The 317-bed hospital, owned by TenetHealthcare Corp., remained closed Monday and was still partially surrounded by floodwaters.

1:12 P.M. - Gordon Nelson, Louisiana Dept. of Transportation spokesman: Crews have mobilized and work has begun on the Twin Spans. We hope to have phase one of the plan, one side of the Twin Spans, up and running with two-way traffic in 45 days.

12:23 P.M. - Mike Olivier, State Dept. of Economic Development: We owe it to the people who died to rebuild the city.

12:15 P.M. - President George W. Bush: The people of New Orleans can lay out the vision of what New Orleans will look like in the future and we will help. I don't think the best policy would be for the federal government to come down and say, "this is what your city should look like."
12:12 P.M. - Bush: The storm didn't discriminate and neither will the federal government. When those rescuers were plucking people off of rooftops, they didn't ask or look at their color.

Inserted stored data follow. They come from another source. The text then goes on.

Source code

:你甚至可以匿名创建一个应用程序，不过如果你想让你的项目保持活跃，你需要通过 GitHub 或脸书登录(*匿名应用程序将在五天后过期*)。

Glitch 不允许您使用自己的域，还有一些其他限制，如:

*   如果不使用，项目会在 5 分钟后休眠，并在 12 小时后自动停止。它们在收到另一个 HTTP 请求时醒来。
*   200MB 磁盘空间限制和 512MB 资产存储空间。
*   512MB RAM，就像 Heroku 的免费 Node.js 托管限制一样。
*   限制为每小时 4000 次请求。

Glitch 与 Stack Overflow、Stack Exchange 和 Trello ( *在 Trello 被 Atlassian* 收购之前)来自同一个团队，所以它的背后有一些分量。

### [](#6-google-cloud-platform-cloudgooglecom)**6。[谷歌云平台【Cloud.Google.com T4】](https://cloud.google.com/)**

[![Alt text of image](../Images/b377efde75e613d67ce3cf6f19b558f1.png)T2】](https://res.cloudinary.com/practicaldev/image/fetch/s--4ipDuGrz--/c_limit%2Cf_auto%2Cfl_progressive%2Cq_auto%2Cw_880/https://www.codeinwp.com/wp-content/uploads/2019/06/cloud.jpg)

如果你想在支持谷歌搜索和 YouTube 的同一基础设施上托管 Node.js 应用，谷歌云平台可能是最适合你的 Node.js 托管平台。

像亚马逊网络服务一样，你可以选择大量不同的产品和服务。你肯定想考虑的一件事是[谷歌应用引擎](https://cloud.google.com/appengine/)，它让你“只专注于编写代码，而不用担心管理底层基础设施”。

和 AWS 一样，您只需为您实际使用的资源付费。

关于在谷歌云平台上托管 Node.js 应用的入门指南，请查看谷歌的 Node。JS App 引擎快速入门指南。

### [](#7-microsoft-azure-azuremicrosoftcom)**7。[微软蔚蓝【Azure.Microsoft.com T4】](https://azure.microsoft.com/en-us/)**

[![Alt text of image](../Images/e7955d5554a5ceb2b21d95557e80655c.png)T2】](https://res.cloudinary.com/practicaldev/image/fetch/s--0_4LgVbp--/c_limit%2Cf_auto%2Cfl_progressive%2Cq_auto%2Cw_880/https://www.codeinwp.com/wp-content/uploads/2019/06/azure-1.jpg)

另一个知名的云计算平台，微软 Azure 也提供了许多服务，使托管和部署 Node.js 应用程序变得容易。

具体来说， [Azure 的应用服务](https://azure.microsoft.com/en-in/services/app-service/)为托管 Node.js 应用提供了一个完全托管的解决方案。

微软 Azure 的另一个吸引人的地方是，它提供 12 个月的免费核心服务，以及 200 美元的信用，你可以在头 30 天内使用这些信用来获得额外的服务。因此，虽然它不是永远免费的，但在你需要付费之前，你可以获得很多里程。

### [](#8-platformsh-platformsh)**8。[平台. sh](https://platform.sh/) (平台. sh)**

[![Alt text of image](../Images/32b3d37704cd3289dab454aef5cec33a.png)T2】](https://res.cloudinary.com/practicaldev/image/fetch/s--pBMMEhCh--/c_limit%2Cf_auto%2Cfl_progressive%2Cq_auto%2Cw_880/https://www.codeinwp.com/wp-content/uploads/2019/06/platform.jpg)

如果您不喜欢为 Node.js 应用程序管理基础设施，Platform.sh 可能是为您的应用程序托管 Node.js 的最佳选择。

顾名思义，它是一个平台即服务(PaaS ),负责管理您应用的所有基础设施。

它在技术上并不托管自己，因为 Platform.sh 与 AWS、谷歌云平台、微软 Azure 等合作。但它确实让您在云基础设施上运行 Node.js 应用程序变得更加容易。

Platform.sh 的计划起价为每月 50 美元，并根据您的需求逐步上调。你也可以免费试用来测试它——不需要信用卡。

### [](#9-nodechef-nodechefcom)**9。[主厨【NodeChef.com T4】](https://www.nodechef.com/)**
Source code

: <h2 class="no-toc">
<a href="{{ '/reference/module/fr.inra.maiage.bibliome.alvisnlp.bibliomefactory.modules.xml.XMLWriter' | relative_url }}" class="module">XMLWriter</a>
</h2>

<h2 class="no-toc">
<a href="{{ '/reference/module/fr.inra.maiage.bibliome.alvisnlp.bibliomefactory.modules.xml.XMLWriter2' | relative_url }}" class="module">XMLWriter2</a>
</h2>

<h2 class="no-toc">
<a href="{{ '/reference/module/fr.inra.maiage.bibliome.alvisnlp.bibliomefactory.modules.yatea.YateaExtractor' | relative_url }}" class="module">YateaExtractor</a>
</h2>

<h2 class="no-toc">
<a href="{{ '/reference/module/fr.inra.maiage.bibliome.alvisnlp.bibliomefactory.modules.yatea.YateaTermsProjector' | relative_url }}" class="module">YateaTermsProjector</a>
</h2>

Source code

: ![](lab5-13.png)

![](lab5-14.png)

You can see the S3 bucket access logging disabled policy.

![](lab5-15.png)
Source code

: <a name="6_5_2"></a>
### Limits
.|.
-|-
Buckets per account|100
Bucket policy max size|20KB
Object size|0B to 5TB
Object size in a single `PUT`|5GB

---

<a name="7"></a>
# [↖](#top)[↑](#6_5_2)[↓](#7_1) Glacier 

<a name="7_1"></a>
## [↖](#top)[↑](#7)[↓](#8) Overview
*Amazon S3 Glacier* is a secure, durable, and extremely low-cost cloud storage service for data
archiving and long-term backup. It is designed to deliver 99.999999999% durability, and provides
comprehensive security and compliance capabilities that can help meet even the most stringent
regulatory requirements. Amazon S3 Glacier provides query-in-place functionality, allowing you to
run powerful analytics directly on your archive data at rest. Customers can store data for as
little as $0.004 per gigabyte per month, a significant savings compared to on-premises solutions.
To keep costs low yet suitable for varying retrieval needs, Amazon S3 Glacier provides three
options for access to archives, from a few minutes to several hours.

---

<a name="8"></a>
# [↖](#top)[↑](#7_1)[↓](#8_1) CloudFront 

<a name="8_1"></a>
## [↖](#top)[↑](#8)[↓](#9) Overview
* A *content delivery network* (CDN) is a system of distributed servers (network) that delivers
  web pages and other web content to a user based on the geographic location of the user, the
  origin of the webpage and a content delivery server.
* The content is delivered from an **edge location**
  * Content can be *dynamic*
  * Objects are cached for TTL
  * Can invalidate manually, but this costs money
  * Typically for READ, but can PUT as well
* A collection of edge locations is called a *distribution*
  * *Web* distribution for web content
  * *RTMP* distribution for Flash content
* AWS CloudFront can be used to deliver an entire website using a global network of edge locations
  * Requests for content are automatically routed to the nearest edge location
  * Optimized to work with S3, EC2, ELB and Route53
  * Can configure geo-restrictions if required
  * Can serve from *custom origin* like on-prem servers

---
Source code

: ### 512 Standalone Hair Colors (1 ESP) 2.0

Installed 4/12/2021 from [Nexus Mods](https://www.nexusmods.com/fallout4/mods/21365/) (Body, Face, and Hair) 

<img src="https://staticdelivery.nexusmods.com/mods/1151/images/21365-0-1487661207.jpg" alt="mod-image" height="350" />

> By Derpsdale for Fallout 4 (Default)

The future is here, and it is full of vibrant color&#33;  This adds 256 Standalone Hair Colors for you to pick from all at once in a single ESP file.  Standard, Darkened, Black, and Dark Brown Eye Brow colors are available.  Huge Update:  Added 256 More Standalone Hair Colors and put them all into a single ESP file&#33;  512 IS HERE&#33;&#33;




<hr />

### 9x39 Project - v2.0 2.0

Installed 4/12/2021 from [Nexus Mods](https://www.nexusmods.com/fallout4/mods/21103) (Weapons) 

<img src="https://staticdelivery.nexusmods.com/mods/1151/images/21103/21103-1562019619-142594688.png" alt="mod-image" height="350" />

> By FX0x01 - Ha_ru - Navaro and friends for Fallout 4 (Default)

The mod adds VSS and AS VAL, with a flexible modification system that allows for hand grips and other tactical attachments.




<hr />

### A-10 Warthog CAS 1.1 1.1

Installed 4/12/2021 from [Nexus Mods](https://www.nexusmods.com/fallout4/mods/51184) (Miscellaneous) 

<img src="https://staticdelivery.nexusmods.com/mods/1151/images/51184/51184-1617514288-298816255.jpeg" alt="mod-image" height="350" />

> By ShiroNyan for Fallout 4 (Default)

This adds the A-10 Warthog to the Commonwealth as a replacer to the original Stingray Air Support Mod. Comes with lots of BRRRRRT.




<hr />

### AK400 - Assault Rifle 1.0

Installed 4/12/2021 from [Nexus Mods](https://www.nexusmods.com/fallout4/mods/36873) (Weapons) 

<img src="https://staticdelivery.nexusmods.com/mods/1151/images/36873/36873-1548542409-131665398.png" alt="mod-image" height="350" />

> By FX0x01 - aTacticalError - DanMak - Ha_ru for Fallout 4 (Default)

11:10 A.M. - (AP) The waters in New Orleans, which once covered 80 percent of the city, have pulled back far enough to allow for a scenic drive down Esplanade Avenue, past the handsome, columned two-story home where the French artist Edgar Degas once lived to the New Orleans Museum of Art in City Park.
The same can be said for Saint Charles Avenue. While many homes are deserted and the old green street cars are gone, the beauty of the Greek Revival and Victorian homes, fronted by a canopy of live oaks, overwhelms the sight of debris piled along the road.

11:05 A.M. - (AP) -- Business owners in the central business district were issued passes into the city Monday to retrieve vital records or equipment needed to run their companies, as New Orleans slowly and painfully stirred back to life two weeks after being slammed by Katrina.
Traffic was heavy on the only major highway into the city that was still open, and vehicles were backed up for about two miles at a National Guard checkpoint in Westwego, a suburb across the Mississippi River from New Orleans.

3:22 A.M. - MEMPHIS, TN (AP): A Memphis woman who tried to collect more than $1,500 in hurricane relief money has been charged with forgery and attempted theft.
Tennessee authorities say they believe Emma Hill is the first person charged in Memphis with posing as a hurricane victim.
Evacuees in Memphis must remain diligent. They are crime targets. It appears criminals are looking for Louisiana license plates. Many people have had their vehicles taken, along with thousands of dollars in cash and valuables. Police say at least 56 evacuees have been crime victims.